**** GIVEN RECORDS ****

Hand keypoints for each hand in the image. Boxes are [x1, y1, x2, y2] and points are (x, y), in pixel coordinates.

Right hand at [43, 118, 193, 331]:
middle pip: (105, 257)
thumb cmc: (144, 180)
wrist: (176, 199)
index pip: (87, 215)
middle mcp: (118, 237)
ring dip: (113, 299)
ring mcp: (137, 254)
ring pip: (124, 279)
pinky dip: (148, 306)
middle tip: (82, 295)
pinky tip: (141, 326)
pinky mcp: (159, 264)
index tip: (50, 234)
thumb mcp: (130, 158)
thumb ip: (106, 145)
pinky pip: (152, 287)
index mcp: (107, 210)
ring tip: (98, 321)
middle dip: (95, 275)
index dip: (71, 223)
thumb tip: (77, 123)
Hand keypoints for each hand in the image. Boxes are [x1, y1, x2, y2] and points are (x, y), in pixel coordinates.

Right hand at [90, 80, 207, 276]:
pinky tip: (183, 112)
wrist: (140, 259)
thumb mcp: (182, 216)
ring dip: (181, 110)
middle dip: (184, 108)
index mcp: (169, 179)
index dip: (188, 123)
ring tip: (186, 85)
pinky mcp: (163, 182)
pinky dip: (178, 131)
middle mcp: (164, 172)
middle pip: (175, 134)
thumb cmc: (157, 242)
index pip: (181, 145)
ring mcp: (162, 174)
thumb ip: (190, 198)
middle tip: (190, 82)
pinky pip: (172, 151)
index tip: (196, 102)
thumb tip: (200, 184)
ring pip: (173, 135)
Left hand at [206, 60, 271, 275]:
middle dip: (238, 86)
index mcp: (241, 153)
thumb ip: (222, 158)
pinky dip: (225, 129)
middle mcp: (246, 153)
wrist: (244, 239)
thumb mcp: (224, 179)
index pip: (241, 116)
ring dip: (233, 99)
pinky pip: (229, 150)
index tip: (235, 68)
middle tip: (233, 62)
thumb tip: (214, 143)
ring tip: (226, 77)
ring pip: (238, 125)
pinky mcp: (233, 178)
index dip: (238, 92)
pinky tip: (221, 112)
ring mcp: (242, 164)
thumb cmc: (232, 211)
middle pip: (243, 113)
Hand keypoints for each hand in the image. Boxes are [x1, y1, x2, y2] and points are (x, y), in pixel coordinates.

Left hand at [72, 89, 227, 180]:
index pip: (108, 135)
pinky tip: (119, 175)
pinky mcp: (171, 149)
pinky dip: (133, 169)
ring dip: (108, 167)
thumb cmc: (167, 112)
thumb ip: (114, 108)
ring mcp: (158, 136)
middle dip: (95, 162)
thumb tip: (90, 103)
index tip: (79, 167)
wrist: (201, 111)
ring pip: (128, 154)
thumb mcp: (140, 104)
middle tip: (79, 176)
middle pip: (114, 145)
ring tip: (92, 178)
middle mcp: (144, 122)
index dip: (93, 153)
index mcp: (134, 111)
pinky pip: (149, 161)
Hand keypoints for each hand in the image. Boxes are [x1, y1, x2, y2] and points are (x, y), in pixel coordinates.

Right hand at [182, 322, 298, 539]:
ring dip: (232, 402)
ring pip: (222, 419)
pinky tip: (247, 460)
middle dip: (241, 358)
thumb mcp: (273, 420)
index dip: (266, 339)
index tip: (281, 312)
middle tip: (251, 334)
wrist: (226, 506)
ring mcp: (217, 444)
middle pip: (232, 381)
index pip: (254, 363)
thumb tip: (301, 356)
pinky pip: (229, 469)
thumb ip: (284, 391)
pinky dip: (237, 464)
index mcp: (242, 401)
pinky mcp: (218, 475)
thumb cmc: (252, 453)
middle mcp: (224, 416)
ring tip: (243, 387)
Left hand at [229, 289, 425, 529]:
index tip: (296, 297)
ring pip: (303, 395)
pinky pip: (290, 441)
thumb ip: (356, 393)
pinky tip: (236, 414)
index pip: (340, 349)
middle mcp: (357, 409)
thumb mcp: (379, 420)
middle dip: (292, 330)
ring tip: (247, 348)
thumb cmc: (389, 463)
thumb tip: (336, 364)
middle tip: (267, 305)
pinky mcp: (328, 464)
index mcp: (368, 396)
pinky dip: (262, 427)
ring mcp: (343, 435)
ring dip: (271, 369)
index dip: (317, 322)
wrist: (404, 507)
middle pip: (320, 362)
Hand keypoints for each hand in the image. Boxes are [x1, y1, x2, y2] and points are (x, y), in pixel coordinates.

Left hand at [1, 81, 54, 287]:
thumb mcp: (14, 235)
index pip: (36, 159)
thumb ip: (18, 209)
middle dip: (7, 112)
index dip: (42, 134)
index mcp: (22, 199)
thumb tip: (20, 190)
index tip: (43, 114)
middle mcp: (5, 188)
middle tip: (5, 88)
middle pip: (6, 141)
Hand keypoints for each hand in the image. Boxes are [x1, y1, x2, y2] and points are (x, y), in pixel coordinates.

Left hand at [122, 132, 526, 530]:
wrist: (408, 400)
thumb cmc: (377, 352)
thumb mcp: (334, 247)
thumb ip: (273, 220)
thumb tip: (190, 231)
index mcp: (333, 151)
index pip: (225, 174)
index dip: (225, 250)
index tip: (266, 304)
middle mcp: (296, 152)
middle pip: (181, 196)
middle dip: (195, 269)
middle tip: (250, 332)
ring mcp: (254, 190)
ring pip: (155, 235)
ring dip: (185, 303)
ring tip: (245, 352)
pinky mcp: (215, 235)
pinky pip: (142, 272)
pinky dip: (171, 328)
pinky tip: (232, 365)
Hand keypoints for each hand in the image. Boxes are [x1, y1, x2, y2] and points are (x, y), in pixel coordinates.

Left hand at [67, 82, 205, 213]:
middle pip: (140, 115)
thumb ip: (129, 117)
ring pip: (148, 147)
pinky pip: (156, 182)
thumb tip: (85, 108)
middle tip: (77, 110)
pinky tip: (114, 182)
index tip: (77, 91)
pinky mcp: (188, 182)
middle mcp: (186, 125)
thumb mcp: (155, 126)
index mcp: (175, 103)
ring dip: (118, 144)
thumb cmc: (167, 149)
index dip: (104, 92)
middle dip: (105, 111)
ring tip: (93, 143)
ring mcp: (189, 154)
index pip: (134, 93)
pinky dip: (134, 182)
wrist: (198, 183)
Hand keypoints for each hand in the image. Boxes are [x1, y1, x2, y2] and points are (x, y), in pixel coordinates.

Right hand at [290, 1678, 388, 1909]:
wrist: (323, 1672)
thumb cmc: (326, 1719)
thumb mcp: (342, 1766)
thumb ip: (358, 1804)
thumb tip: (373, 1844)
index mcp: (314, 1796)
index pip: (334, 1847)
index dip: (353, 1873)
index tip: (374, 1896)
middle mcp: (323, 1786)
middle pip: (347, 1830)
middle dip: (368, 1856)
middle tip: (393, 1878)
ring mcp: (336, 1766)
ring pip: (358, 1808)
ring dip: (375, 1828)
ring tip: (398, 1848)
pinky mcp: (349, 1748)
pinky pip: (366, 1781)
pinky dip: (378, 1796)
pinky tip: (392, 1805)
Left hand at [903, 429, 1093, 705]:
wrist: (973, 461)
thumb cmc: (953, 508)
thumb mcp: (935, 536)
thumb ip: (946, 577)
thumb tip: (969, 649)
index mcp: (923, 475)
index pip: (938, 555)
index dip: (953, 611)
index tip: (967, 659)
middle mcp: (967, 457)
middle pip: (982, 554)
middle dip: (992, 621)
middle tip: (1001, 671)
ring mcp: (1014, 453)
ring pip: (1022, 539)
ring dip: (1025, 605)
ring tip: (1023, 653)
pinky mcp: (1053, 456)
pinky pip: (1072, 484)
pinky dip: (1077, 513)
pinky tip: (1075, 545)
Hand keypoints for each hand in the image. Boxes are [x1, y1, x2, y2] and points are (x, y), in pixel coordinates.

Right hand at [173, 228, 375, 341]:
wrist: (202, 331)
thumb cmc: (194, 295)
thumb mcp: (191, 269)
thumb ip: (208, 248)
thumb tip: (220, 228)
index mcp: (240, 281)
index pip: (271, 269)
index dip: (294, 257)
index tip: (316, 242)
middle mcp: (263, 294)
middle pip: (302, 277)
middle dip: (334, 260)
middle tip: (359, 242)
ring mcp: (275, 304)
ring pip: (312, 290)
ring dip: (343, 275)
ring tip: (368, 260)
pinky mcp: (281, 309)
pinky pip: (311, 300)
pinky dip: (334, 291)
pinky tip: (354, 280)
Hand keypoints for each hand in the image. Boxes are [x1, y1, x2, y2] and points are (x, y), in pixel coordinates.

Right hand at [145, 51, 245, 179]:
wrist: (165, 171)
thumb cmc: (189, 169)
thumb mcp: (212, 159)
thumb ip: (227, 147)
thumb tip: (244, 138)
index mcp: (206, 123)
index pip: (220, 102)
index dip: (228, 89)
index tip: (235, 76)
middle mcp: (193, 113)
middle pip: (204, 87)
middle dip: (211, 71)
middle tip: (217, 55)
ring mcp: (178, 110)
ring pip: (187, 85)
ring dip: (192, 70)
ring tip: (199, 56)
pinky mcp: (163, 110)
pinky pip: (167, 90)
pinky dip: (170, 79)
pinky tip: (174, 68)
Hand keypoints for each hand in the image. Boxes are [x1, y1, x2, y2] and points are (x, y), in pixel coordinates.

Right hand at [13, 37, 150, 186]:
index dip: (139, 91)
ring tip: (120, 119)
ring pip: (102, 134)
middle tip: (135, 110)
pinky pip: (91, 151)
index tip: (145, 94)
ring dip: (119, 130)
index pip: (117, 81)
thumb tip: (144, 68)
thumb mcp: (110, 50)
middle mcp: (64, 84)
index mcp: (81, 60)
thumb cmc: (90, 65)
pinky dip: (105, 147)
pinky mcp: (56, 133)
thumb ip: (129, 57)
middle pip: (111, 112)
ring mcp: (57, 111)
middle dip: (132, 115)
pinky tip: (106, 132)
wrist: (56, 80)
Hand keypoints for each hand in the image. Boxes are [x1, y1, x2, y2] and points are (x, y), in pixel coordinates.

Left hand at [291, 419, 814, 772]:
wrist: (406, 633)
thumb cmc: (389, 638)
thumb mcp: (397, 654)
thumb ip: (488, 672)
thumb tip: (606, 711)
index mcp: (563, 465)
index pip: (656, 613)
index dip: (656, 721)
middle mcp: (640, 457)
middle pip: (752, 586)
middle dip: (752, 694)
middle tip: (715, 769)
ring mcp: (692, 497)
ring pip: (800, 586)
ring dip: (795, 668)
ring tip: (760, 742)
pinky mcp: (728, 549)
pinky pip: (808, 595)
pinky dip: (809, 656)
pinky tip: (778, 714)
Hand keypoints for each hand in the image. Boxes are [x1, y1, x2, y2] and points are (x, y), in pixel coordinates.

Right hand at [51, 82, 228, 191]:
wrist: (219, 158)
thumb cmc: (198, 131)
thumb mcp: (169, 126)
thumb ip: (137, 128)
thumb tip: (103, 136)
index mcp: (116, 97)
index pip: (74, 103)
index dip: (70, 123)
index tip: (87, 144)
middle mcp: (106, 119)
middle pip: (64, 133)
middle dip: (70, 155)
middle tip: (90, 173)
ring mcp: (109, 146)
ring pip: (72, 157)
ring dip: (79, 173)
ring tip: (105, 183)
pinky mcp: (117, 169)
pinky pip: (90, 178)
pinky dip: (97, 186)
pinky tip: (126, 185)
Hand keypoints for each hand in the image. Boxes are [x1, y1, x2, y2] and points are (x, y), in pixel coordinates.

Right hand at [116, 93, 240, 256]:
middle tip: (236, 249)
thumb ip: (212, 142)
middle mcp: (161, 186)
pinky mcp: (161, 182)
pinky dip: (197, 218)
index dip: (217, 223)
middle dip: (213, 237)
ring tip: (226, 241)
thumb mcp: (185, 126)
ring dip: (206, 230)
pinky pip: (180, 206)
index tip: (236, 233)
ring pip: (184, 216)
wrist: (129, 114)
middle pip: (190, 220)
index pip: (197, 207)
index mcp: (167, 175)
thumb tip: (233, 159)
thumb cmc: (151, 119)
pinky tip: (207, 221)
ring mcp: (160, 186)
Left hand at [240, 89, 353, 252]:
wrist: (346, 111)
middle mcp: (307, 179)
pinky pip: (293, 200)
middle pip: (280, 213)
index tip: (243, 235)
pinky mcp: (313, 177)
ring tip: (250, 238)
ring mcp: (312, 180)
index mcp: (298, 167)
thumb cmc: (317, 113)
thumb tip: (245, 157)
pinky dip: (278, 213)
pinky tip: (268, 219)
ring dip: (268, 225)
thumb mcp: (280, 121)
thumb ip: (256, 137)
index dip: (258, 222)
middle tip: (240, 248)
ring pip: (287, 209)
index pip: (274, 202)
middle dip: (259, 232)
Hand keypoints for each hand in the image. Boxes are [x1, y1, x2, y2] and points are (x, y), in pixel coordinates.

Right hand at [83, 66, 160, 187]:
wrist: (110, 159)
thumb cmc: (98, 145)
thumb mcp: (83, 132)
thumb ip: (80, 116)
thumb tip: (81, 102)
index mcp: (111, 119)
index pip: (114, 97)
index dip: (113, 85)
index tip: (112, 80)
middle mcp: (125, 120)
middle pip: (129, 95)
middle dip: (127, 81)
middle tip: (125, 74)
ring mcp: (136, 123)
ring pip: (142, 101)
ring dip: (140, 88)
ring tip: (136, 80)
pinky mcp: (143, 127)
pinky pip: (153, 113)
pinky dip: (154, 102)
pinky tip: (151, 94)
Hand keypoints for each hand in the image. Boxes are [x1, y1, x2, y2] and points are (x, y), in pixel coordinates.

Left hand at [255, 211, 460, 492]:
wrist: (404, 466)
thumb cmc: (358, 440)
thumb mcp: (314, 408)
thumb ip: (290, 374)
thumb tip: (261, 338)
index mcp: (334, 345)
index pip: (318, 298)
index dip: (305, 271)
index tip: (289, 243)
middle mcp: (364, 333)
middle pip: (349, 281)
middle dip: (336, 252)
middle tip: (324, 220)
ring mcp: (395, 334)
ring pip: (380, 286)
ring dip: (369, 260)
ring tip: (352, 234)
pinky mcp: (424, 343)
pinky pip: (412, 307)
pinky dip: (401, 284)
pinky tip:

****

▸ WORK REQUIRED:
All lines from the one holding "middle tip: (125, 74)" through the end of the entries need to be given again exactly. Leave out the others.

▸ EXERCISE SOLUTION:
middle tip: (125, 74)
ring mcp: (136, 123)
ring pip: (142, 101)
ring dip: (140, 88)
ring tip: (136, 80)
pinky mcp: (143, 127)
pinky pip: (153, 113)
pinky dip: (154, 102)
pinky tip: (151, 94)
Hand keypoints for each hand in the image. Boxes are [x1, y1, x2, y2] and points are (x, y), in pixel coordinates.

Left hand at [255, 211, 460, 492]:
wrist: (404, 466)
thumb cmc: (358, 440)
thumb mcp: (314, 408)
thumb ip: (290, 374)
thumb tip: (261, 338)
index mcp: (334, 345)
index pip: (318, 298)
index dip: (305, 271)
index tip: (289, 243)
middle mcp: (364, 333)
middle pip: (349, 281)
middle dip: (336, 252)
middle tip: (324, 220)
ring mcp: (395, 334)
ring pip: (380, 286)
ring dip: (369, 260)
ring tip: (352, 234)
pinky mcp: (424, 343)
pinky pip: (412, 307)
pinky dip: (401, 284)
pinky tip:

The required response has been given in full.